La sinistra attacca ancora: «Così è un ricatto»

Alla sinistra che siede a Palazzo Marino la prima figuraccia non è bastata. E all'annuncio della decisione degli stilisti Dolce e Gabbana di restituire l'Ambrogino, replica che sarebbe «solo un atto di arroganza». Soprattutto «nei confronti della città». Parole del presidente del consiglio comunale Basilio Rizzo eletto nelle liste della Sinistra per Pisapia. «Il punto è che chi riceve questa onorificenza deve essere al di sopra di ogni sospetto ed essere un esempio per tutti. Se avessero voluto restituirlo, avrebbero dovuto farlo subito», ha spiegato ieri Rizzo, autore con Aldo Ugliano (allora consigliere del Pd e oggi presidente di Zona 5) nel gennaio 2011 della mozione per chiedere la revoca della benemerenza. La restituzione oggi, dice Rizzo «sarebbe solo un atto di arroganza. L'Ambrogino è un atto della città, se Dolce e Gabbana ce l'hanno con me o con D'Alfonso se la prendano con me e D'Alfonso, non con Milano». Il vice presidente del consiglio comunale Riccardo De Corato (Fratelli d'Italia) chiede, invece, «le scuse o le dimissioni» dell'assessore Franco D'Alfonso per «rimediare» alle sue affermazioni del 2013 ed evitare che i due stilisti restituiscano in segno di protesta l'Ambrogino ricevuto dal Comune. «Il centrosinistra - conclude - tratta così le eccellenze di Milano».
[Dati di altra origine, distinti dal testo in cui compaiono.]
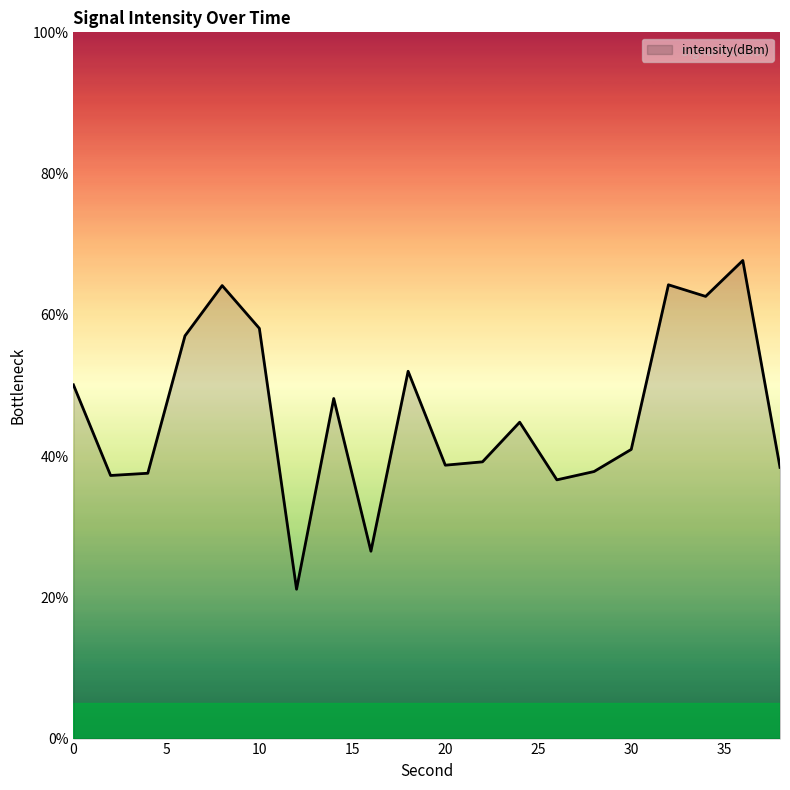

What is the maximum value shown in the chart?

67.7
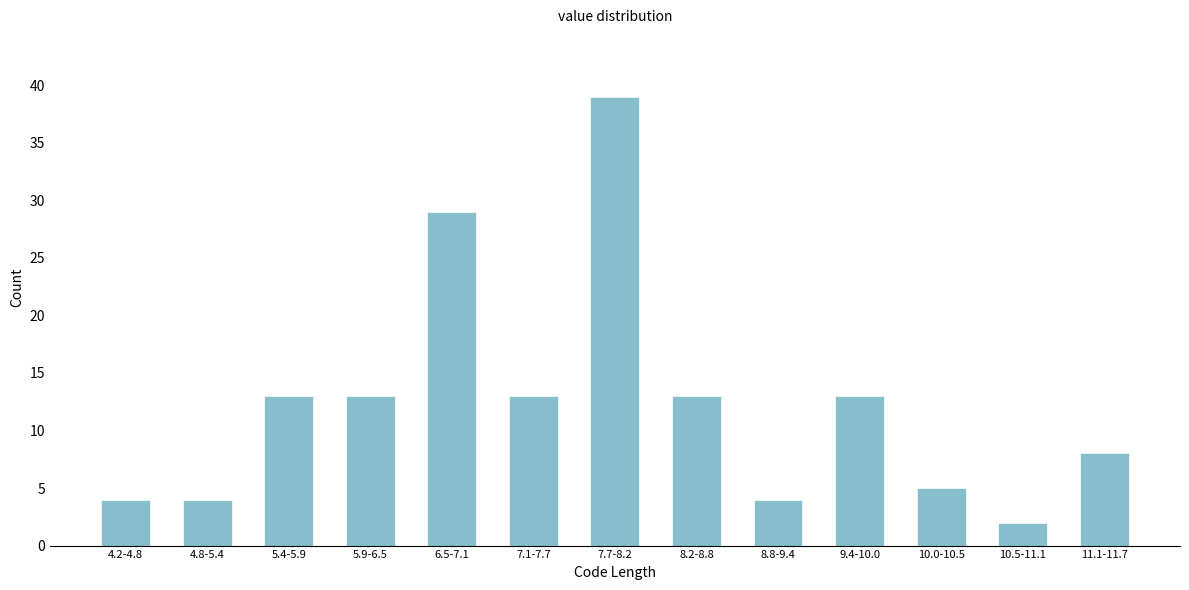

Reading left to right, transcribe all the data shown in this chart.

4.2-4.8=4	4.8-5.4=4	5.4-5.9=13	5.9-6.5=13	6.5-7.1=29	7.1-7.7=13	7.7-8.2=39	8.2-8.8=13	8.8-9.4=4	9.4-10.0=13	10.0-10.5=5	10.5-11.1=2	11.1-11.7=8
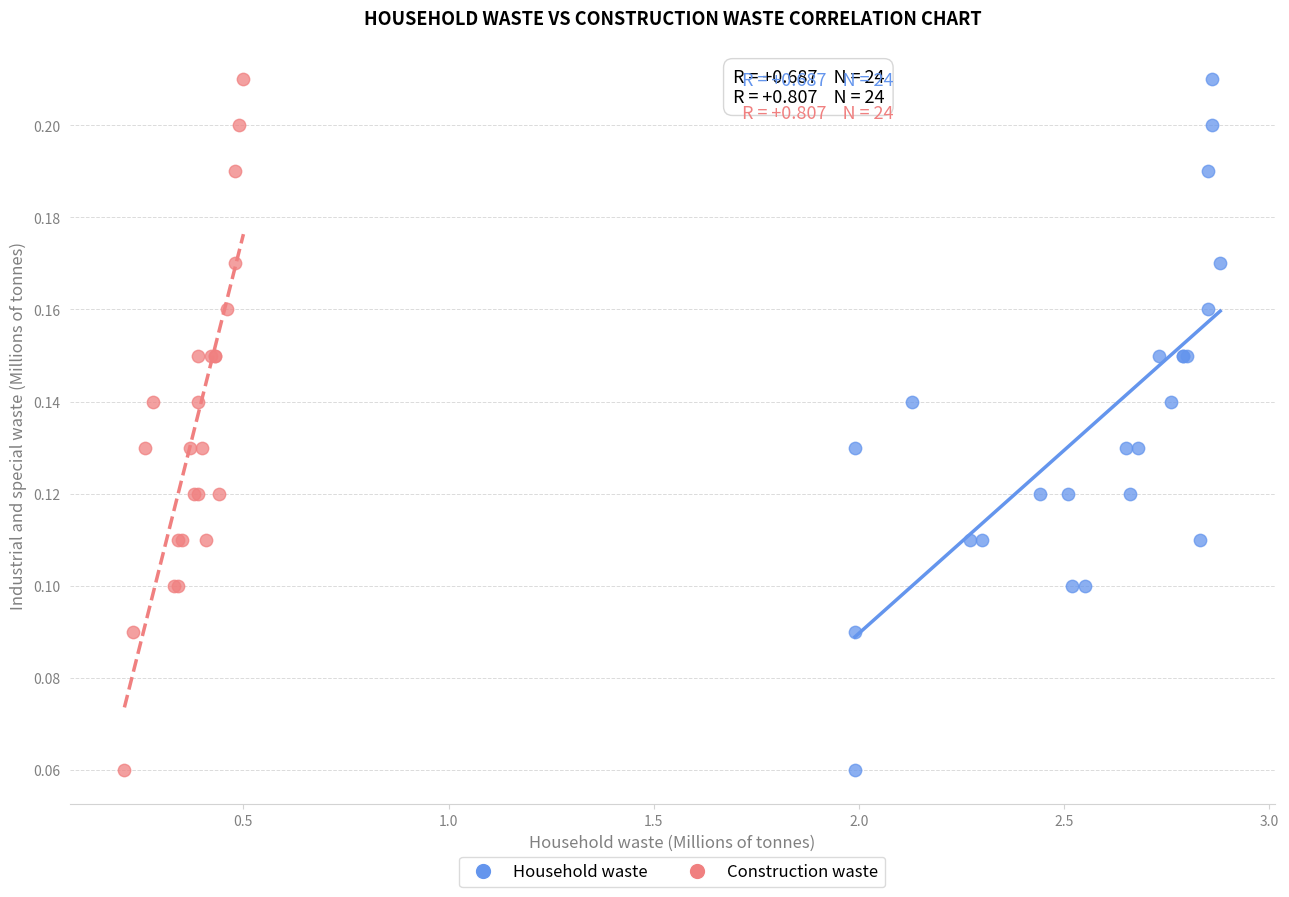

What are all the series names shown in the legend?

Household waste, Construction waste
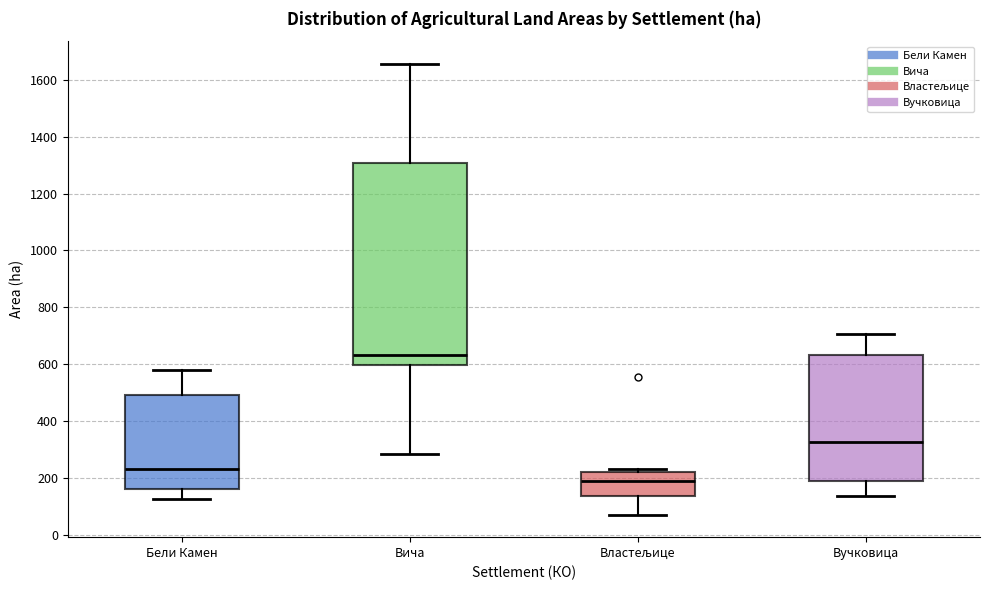

Which box is the tallest, from its lower edge to its upper edge?

Вича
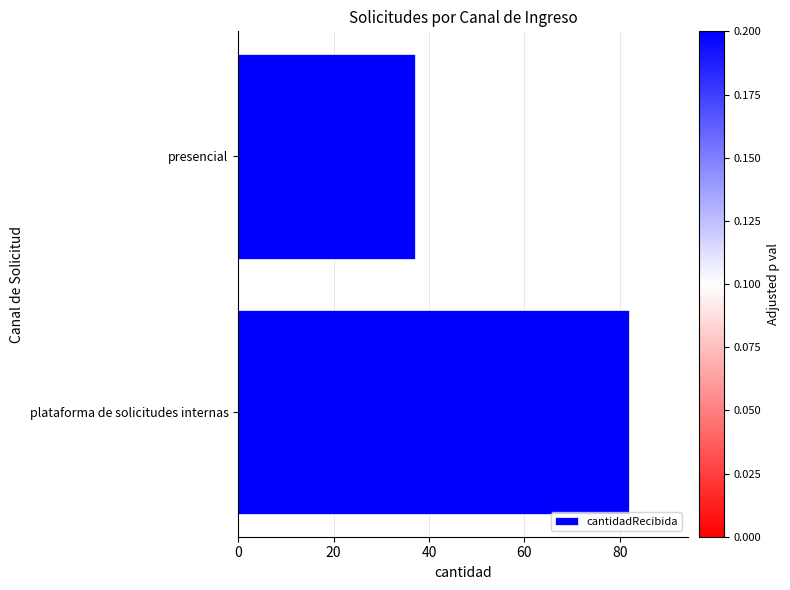

What is the greatest value displayed?

82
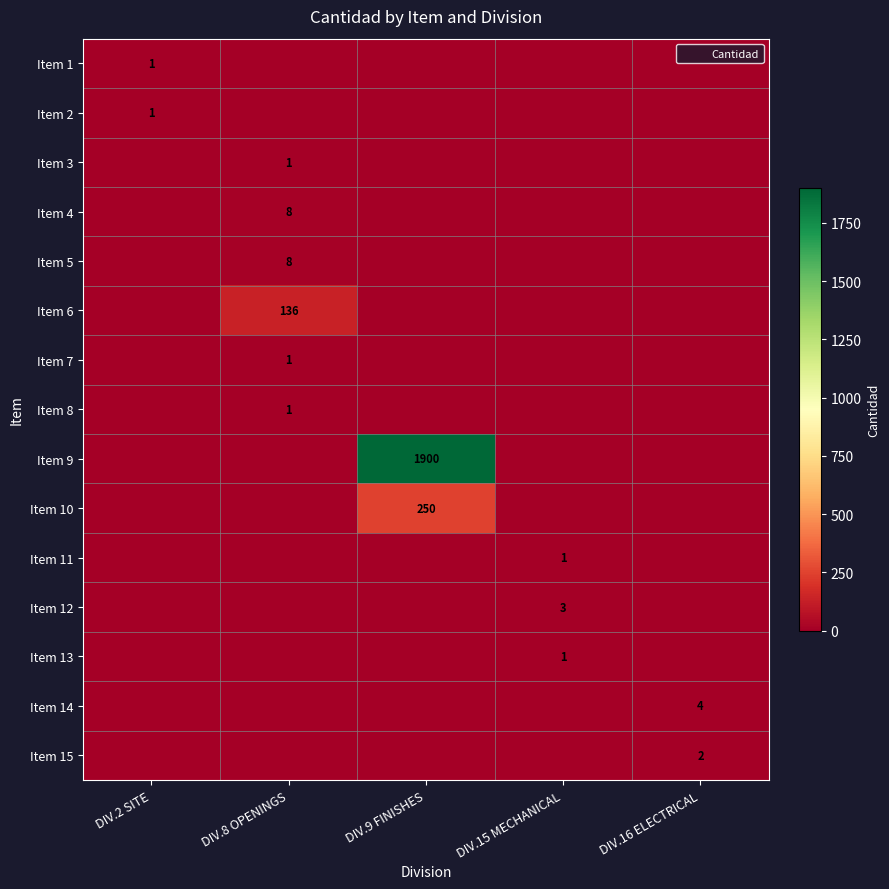

What is the difference between the highest and lowest values at DIV.8 OPENINGS?

136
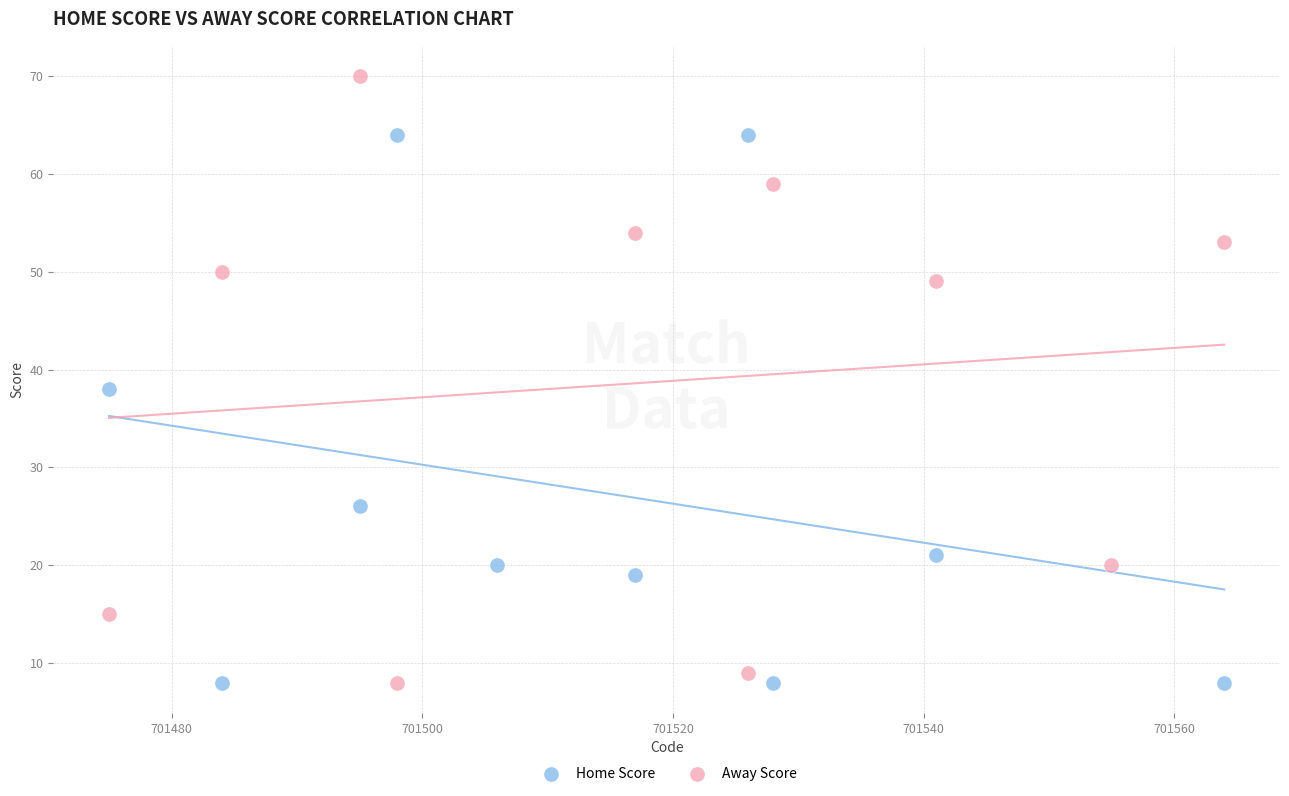

Which series contains the highest Y value?

Away Score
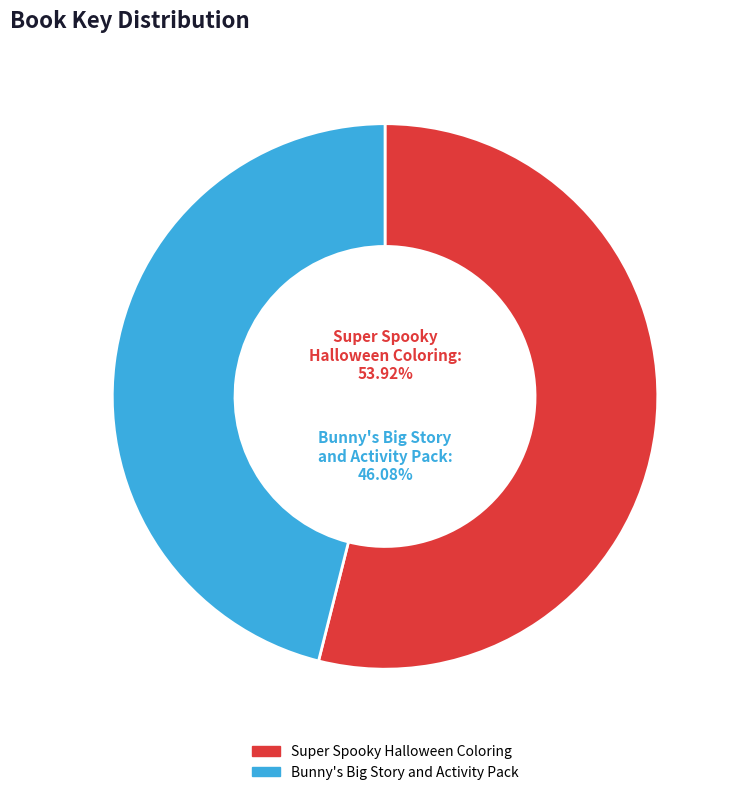

Is Super Spooky Halloween Coloring the majority of the pie?

Yes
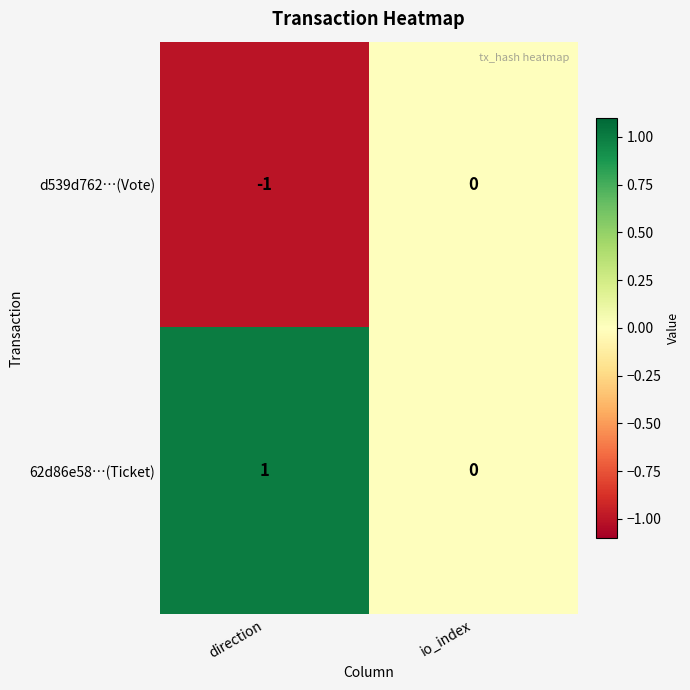

Which series has the largest total across all categories?

62d86e58…(Ticket)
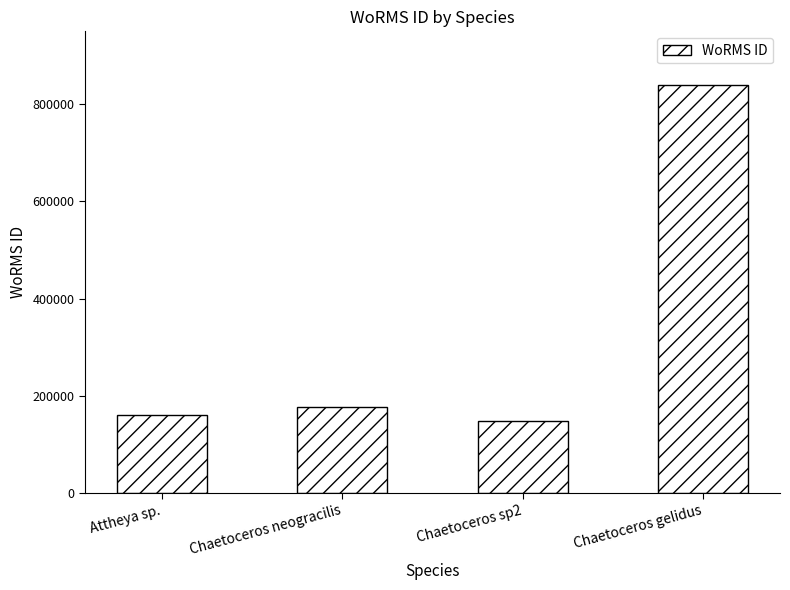

List the labels in order of value, smallest first.

Chaetoceros sp2, Attheya sp., Chaetoceros neogracilis, Chaetoceros gelidus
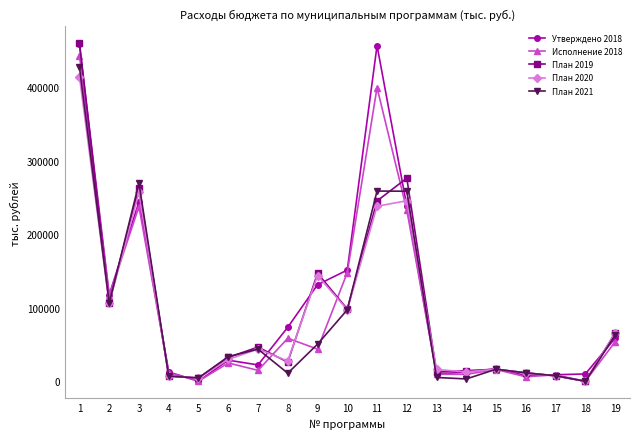

True or false: Утверждено 2018 has more than 0 points higher than both neighbors.

True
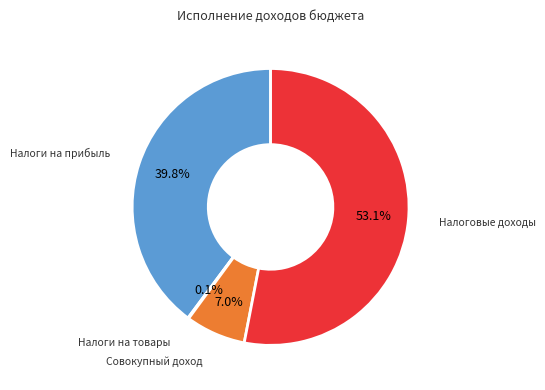

Is there any slice that represents more than half of the pie?

Yes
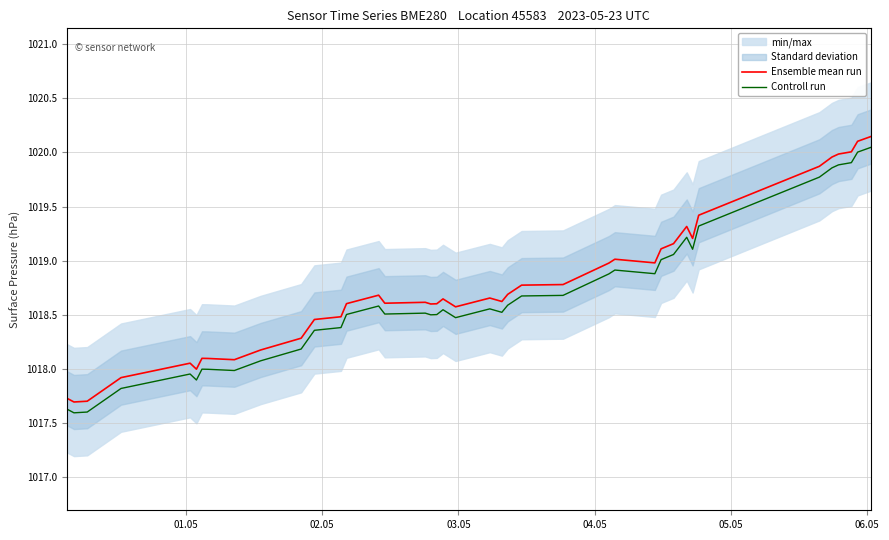

In Ensemble mean run, how many points are higher than both neighbors (excluding endpoints)?

8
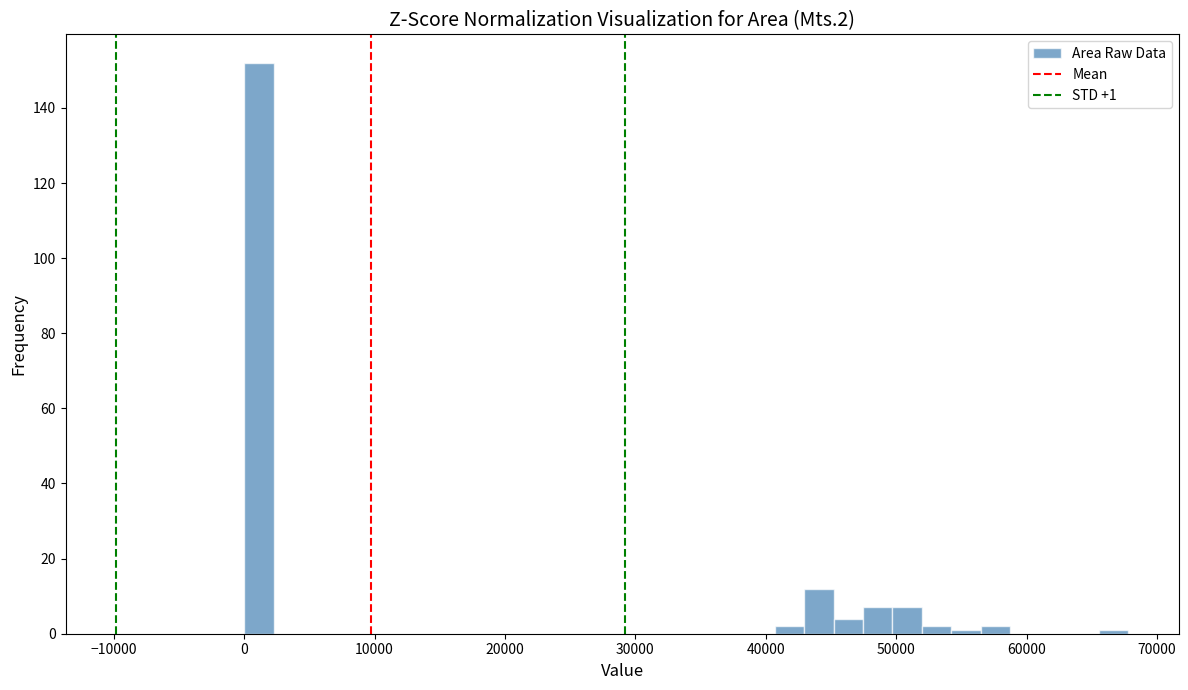

Around what value on the x-axis is the tallest bar? Give the approximate position of its centre, as read against the axis.

1000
D'accordo con D&G anche il coordinatore cittadino di Forza Italia Giulio Gallera pronto a censurare D'Alfonso: «Già allora mi ero scagliato a difesa dei due stilisti e di quello che rappresentano per Milano e contro il becero giustizialismo d'accatto di un assessore che invece di tutelare le eccellenze della città, le offende e le umilia esponendole al pubblico ludibrio con inutili processi fai da te».